同じように、練習では足を止め、ショートだけしかできない形でショートしていると、試合でちょっとでも動くと凡ミスが出る。
ツッツきの練習でも「バックツッツキしかやらない」という心構えで練習していると、試合でフォア側を警戒したり、払おうとしてからツッツキに切り替えた時に凡ミスが出る。
サービスの練習でも、ロングサービスはロングサービス、ショートサービスはショートサービスで練習していると、試合でショートサービスを出すような格好からロングサービスを出そうとしても凡ミスが出る。練習でたとえ100本続けてサービスが出せるようになってもミスが出る。
練習のための練習では実戦の凡ミスは減らない。
試合練習を多くやることが、試合での凡ミスを減らす一番の近道である。
ゲーム練習を多くしよう
中学でも高校でも、勝負強いチームはゲーム練習の割合が多い。一日の練習の半分はとっている。そのため、試合のやり方がうまく、基本技術のレベルは同じぐらいでも、強い。反対にゲーム練習の少ないチームは、実戦での読みが悪く、凡ミスが多く出る。
さて、このゲーム練習の時に、実戦での凡ミスを減らすためのコツがある。それは「大試合と同じ気持ちで一本一本真剣にやる」「ミスした時はなぜミスしたかを考え、次は正しい打ち方で、二度と同じミスをしないように心がける」ことである。その上で、現在できない課題、たとえば「全身を使って思いきって打つこと」や「ストレートコートをうまくつくこと」...等に挑戦していく。
こういったやり方で、4時間、5時間...とゲーム練習をやり込んでいくと、ある瞬間から「当たれば何でも入る。凡ミスしそうな感じがなくなる」ようになる。こなれば実戦での凡ミスが減ることは間違いない。

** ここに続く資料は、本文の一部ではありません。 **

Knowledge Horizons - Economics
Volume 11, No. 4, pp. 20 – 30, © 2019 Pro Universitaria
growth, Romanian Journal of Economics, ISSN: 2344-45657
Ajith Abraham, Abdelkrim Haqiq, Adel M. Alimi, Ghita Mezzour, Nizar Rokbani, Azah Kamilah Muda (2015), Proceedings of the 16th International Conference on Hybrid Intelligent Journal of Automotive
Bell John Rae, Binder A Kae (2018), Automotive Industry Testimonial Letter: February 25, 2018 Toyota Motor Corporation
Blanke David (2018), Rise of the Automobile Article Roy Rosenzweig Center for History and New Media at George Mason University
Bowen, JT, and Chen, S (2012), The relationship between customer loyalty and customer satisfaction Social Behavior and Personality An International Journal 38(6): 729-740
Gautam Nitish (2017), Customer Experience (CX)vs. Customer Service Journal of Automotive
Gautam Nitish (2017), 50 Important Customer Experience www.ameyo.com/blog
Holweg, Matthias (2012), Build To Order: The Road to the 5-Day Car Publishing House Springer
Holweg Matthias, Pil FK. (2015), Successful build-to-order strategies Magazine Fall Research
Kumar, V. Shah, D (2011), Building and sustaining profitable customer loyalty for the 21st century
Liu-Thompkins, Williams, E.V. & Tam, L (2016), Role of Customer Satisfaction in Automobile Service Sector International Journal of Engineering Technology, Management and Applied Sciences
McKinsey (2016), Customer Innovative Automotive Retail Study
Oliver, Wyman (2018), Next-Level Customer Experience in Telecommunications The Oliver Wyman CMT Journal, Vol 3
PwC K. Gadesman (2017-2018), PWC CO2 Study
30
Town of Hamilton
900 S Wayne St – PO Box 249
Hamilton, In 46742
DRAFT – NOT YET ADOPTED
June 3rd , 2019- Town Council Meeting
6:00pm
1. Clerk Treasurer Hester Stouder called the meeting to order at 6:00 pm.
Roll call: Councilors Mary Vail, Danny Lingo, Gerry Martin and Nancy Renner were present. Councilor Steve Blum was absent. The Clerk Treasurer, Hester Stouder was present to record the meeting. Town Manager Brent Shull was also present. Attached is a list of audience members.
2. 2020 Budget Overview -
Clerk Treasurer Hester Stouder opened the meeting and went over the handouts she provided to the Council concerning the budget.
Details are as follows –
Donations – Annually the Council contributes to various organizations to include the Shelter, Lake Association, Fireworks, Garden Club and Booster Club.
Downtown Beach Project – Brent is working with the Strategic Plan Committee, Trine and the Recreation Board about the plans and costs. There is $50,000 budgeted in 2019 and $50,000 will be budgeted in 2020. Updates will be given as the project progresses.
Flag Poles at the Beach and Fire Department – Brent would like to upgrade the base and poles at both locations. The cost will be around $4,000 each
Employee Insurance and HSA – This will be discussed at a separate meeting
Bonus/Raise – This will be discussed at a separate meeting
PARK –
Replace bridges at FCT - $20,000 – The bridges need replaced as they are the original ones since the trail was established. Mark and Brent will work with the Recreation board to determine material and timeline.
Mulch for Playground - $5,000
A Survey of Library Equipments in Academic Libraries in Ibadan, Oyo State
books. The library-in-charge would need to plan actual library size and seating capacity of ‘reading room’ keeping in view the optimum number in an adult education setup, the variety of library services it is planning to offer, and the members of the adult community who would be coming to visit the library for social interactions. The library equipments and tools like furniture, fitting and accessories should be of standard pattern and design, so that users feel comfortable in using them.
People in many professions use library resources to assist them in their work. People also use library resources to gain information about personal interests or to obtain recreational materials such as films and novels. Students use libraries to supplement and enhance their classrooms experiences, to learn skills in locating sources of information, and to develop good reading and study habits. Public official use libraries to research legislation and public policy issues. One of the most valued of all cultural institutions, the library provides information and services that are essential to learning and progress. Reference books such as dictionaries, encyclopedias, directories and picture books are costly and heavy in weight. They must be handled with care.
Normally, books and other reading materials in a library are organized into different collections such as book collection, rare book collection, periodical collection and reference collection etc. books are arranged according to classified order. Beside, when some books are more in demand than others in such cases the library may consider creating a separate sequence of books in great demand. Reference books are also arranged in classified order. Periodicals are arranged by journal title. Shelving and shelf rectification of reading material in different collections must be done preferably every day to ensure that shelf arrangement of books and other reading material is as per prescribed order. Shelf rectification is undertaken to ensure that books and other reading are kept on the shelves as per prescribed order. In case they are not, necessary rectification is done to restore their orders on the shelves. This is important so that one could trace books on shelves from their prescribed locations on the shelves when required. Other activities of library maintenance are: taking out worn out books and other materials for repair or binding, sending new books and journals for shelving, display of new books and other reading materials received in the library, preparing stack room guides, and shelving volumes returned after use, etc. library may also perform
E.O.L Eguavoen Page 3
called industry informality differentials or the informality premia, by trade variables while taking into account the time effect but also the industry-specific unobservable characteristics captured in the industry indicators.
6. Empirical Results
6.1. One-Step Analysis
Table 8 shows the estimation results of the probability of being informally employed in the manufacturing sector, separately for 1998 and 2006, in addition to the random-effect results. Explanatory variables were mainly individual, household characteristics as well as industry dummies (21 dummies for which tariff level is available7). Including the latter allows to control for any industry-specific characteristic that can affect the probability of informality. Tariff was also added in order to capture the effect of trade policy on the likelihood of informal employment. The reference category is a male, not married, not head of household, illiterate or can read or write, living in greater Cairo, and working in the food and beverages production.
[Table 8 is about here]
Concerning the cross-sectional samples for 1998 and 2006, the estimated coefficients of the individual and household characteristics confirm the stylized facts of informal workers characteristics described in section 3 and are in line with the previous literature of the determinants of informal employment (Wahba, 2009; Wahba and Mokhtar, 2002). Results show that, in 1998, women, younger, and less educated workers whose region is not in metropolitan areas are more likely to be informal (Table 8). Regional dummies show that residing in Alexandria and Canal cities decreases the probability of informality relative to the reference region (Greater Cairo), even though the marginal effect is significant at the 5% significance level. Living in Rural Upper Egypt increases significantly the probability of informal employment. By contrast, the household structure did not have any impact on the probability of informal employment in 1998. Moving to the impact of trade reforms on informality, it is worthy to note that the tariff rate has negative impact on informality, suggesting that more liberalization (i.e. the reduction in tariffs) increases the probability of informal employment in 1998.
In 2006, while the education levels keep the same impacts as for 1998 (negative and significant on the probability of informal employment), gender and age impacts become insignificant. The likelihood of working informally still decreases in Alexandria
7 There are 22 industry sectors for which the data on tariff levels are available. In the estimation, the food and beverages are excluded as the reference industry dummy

筆者も大学1年の時、西飯さん(現西飯スポーツ)と連日、深夜まで猛練習をした時がそうであった。このことが、その年の全日本初優勝やその後のプレーに大きな影響を与えた。
一流は競ると凡ミスしない
「競ると凡ミスが多くなる」選手がいる。
これはやはり練習の時に「大試合と同じ気持ちで一本一本真剣にやる」心がけが足りないからである。
一流の選手は、気楽に打った時はミスが出ても、競った時や緊張した場面では凡ミスが出なくなる。それに対して三流の選手は、練習場や気楽な場面では入るが、競れば競るほど凡ミスが多くなる。
これはひとえに練習に対する取り組み方の差である。
一流選手の練習は厳しい。練習に緊張感がある。そのため、競れば競るほど練習場での雰囲気に近くなり、集中する分ミスが出づらくなる。
これに対し、三流選手は普段の練習を気楽にやってしまう。相手の練習の時は遊んでしまったりもする。そのため、試合で競れば競るほど練習場での雰囲気と変ってしまい入らなくなる。
"練習は試合のつまりで"の言葉は金言である。緊張感をもって練習すれば、実戦での凡ミスは減る。
練習試合に行こう!
さて、基本練習の時も実戦と同じ緊張感で練習するのが理想だが、競った時の緊張感は基本練習では出しづらい。実戦の緊張感は実戦で経験するのが一番である。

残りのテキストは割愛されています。